Closely monitor for adverse reactions in patients treated with asciminib at 80 mg total daily dose with concomitant use of certain CYP3A4 substrates, where minimal concentration changes may lead to serious adverse reactions. Avoid coadministration of asciminib at 200 mg twice daily with certain CYP3A4 substrates, where minimal concentration changes may lead to serious adverse reactions.
CYP2C9 Substrates
Asciminib is a CYP2C9 inhibitor. Concomitant use of asciminib increases the Cmax and AUC of CYP2C9 substrates, which may increase the risk of adverse reactions of these substrates.
Avoid coadministration of asciminib at 80 mg total daily dose with certain CYP2C9 substrates, where minimal concentration changes may lead to serious adverse reactions. If coadministration is unavoidable, reduce the CYP2C9 substrate dosage as recommended in its prescribing information.
Avoid coadministration of asciminib at 200 mg twice daily with sensitive CYP2C9 substrates and certain CYP2C9 substrates, where minimal concentration changes may lead to serious adverse reactions. If coadministration is unavoidable, consider alternative therapy with a non-CYP2C9 substrate.
Certain P-gp Substrates
Asciminib is a P-gp inhibitor. Concomitant use of asciminib increases the plasma concentrations of P-gp substrates, which may increase the risk of adverse reactions of these substrates.
Closely monitor for adverse reactions in patients treated with asciminib at all recommended doses with concomitant use of P-gp substrates, where minimal concentration changes may lead to serious toxicities.
Substrates of BCRP
Asciminib is a BCRP inhibitor. Concomitant use of asciminib may increase the plasma concentration of BCRP substrates, which may increase the risk of adverse reactions associated with these substrates.

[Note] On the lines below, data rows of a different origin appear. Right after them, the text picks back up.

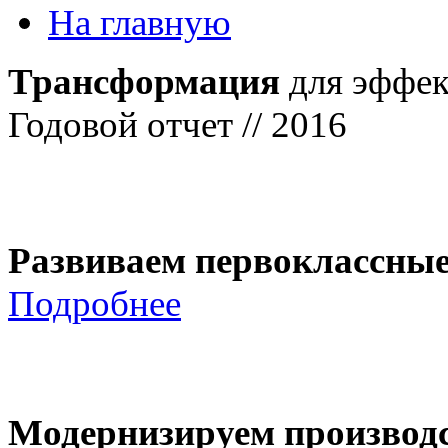
На главную
Трансформация
для эффек
Годовой отчет // 2016
Развиваем первоклассны
Подробнее
Модернизируем производ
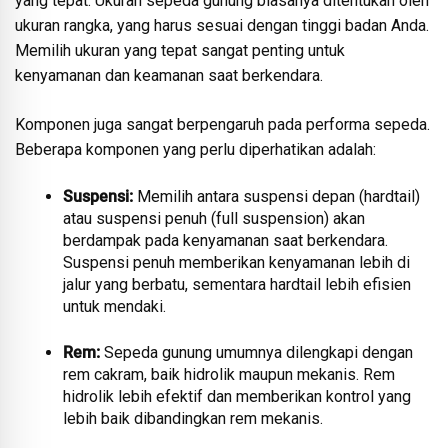
yang tepat. Ukuran sepeda gunung biasanya ditentukan oleh
ukuran rangka, yang harus sesuai dengan tinggi badan Anda.
Memilih ukuran yang tepat sangat penting untuk
kenyamanan dan keamanan saat berkendara.
Komponen juga sangat berpengaruh pada performa sepeda.
Beberapa komponen yang perlu diperhatikan adalah:
Suspensi:
Memilih antara suspensi depan (hardtail)
atau suspensi penuh (full suspension) akan
berdampak pada kenyamanan saat berkendara.
Suspensi penuh memberikan kenyamanan lebih di
jalur yang berbatu, sementara hardtail lebih efisien
untuk mendaki.
Rem:
Sepeda gunung umumnya dilengkapi dengan
rem cakram, baik hidrolik maupun mekanis. Rem
hidrolik lebih efektif dan memberikan kontrol yang
lebih baik dibandingkan rem mekanis.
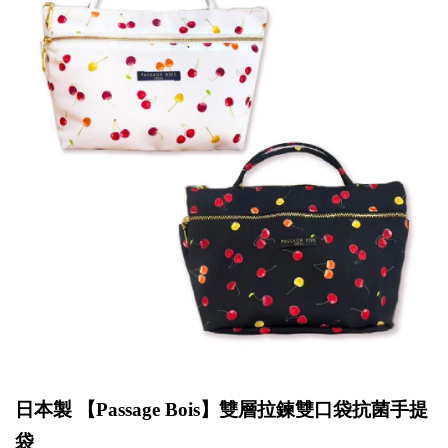
日本製 【
Passage Bois
】雙層拉鍊雙口袋抗菌手提
袋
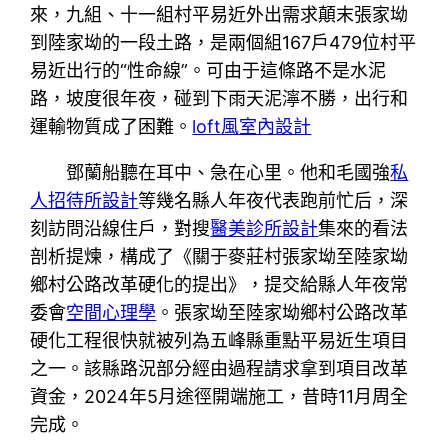
來，九組、十一組村平易近外出需求顛末張家坳
到陸家坳的一段土路，是兩個組167戶479位村平
易近出行的“性命線”。可由于這條路不是水泥
路，坡度很年夜，碰到下雨天泥濘不勝，出行和
運輸物質成了困難。
loft風室內設計
鄧蘭船聽在耳中、急在心里。他和毛國強
私
人招待所設計
等幾名縣人年夜代表跑前忙后，深
刻訪問沿線住戶，對搜
醫美診所設計
集來的看法
剖析提煉，構成了《關于麥莊村張家坳至陸家坳
鄉村公路改革硬化的提出》，提交給縣人年夜常
委會
空間心理學
。張家坳至陸家坳鄉村公路改革
硬化工程很快就被列為五峰縣重點平易近生項目
之一。該縣路況部分經由過程請求拿到項目改革
資金，2024年5月途徑開端施工，昔時11月周全
完成。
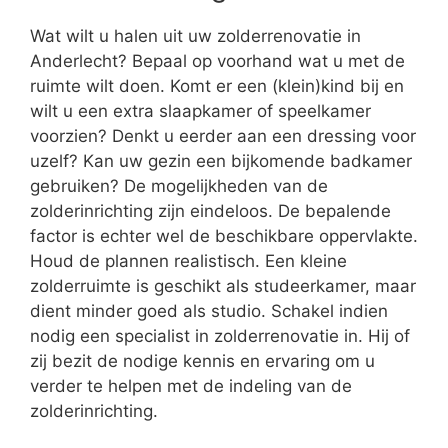
Wat wilt u halen uit uw zolderrenovatie in
Anderlecht? Bepaal op voorhand wat u met de
ruimte wilt doen. Komt er een (klein)kind bij en
wilt u een extra slaapkamer of speelkamer
voorzien? Denkt u eerder aan een dressing voor
uzelf? Kan uw gezin een bijkomende badkamer
gebruiken? De mogelijkheden van de
zolderinrichting zijn eindeloos. De bepalende
factor is echter wel de beschikbare oppervlakte.
Houd de plannen realistisch. Een kleine
zolderruimte is geschikt als studeerkamer, maar
dient minder goed als studio. Schakel indien
nodig een specialist in zolderrenovatie in. Hij of
zij bezit de nodige kennis en ervaring om u
verder te helpen met de indeling van de
zolderinrichting.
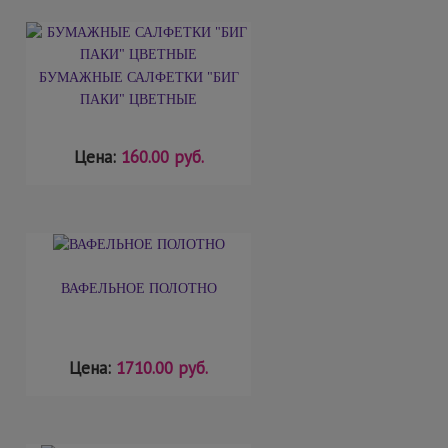
БУМАЖНЫЕ САЛФЕТКИ "БИГ
ПАКИ" ЦВЕТНЫЕ
Цена:
160.00 руб.
ВАФЕЛЬНОЕ ПОЛОТНО
Цена:
1710.00 руб.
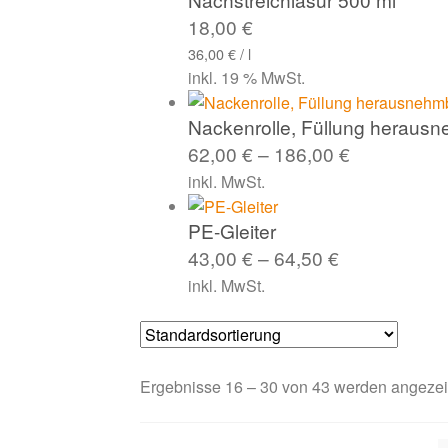
18,00
€
36,00
€
/
l
inkl. 19 % MwSt.
Nackenrolle, Füllung heraus
62,00
€
–
186,00
€
inkl. MwSt.
PE-Gleiter
43,00
€
–
64,50
€
inkl. MwSt.
Ergebnisse 16 – 30 von 43 werden angezei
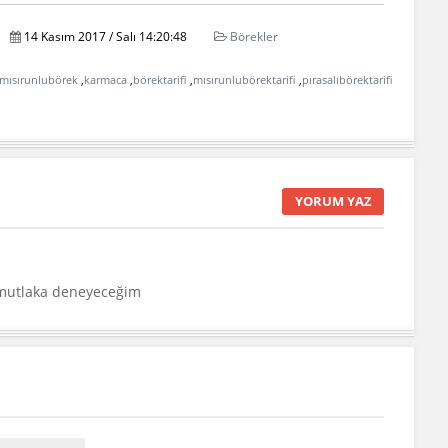
14 Kasım 2017 / Salı 14:20:48
Börekler
ımısırunlubörek
,
karmaca
,
börektarifi
,
mısırunlubörektarifi
,
pırasalıbörektarifi
YORUM YAZ
r mutlaka deneyeceğim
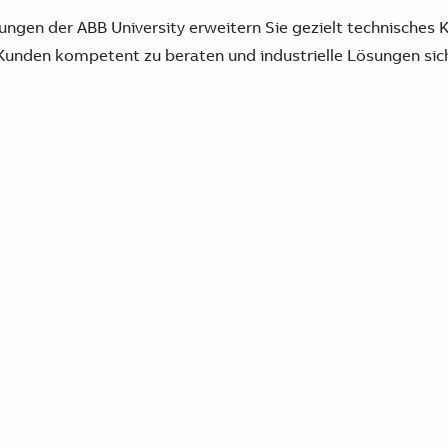
gen der ABB University erweitern Sie gezielt technisches
 Kunden kompetent zu beraten und industrielle Lösungen si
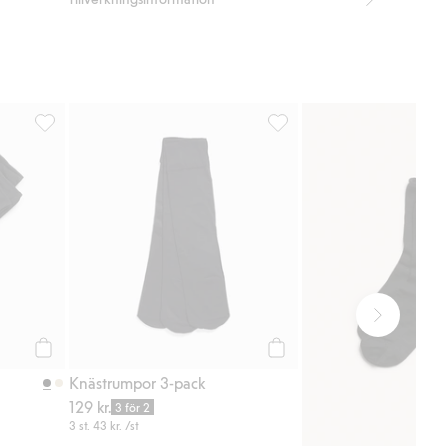
voriter
Knästrumpor 3-pack, Lägg till i favoriter
Knästrumpor 3-pack, Lägg til
Köp
Köp
Knästrumpor 3-pack
129 kr.
3 för 2
3 st.
43 kr.
/st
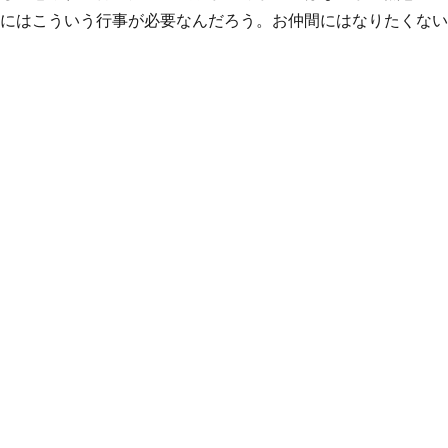
らにはこういう行事が必要なんだろう。お仲間にはなりたくな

Avoid coadministration of asciminib at all recommended doses with rosuvastatin . Closely monitor for adverse reactions in patients treated with asciminib at all recommended doses with concomitant use of other BCRP substrates. Reduce the dosage of the other BCRP substrates as recommended in their Prescribing Information when used concomitantly with asciminib at all recommended doses.
Pregnancy and Lactation
Pregnancy: Based on findings from animal studies and the mechanism of action, asciminib can cause embryo-fetal harm when administered to a pregnant woman. There are no available data on this medical product use in pregnant women to evaluate a drug associated risk. Advise pregnant women and females of reproductive potential of the potential risk to a fetus. Females of reproductive potential should use effective contraception during treatment and for 1 week after the last dose.
Lactation: There are no data on the presence of asciminib or its metabolites in human milk, the effects on the breastfed child, or milk production. Because of the potential for serious adverse reactions in the breastfed child, advise women not to breastfeed during treatment and for 1 week after the last dose.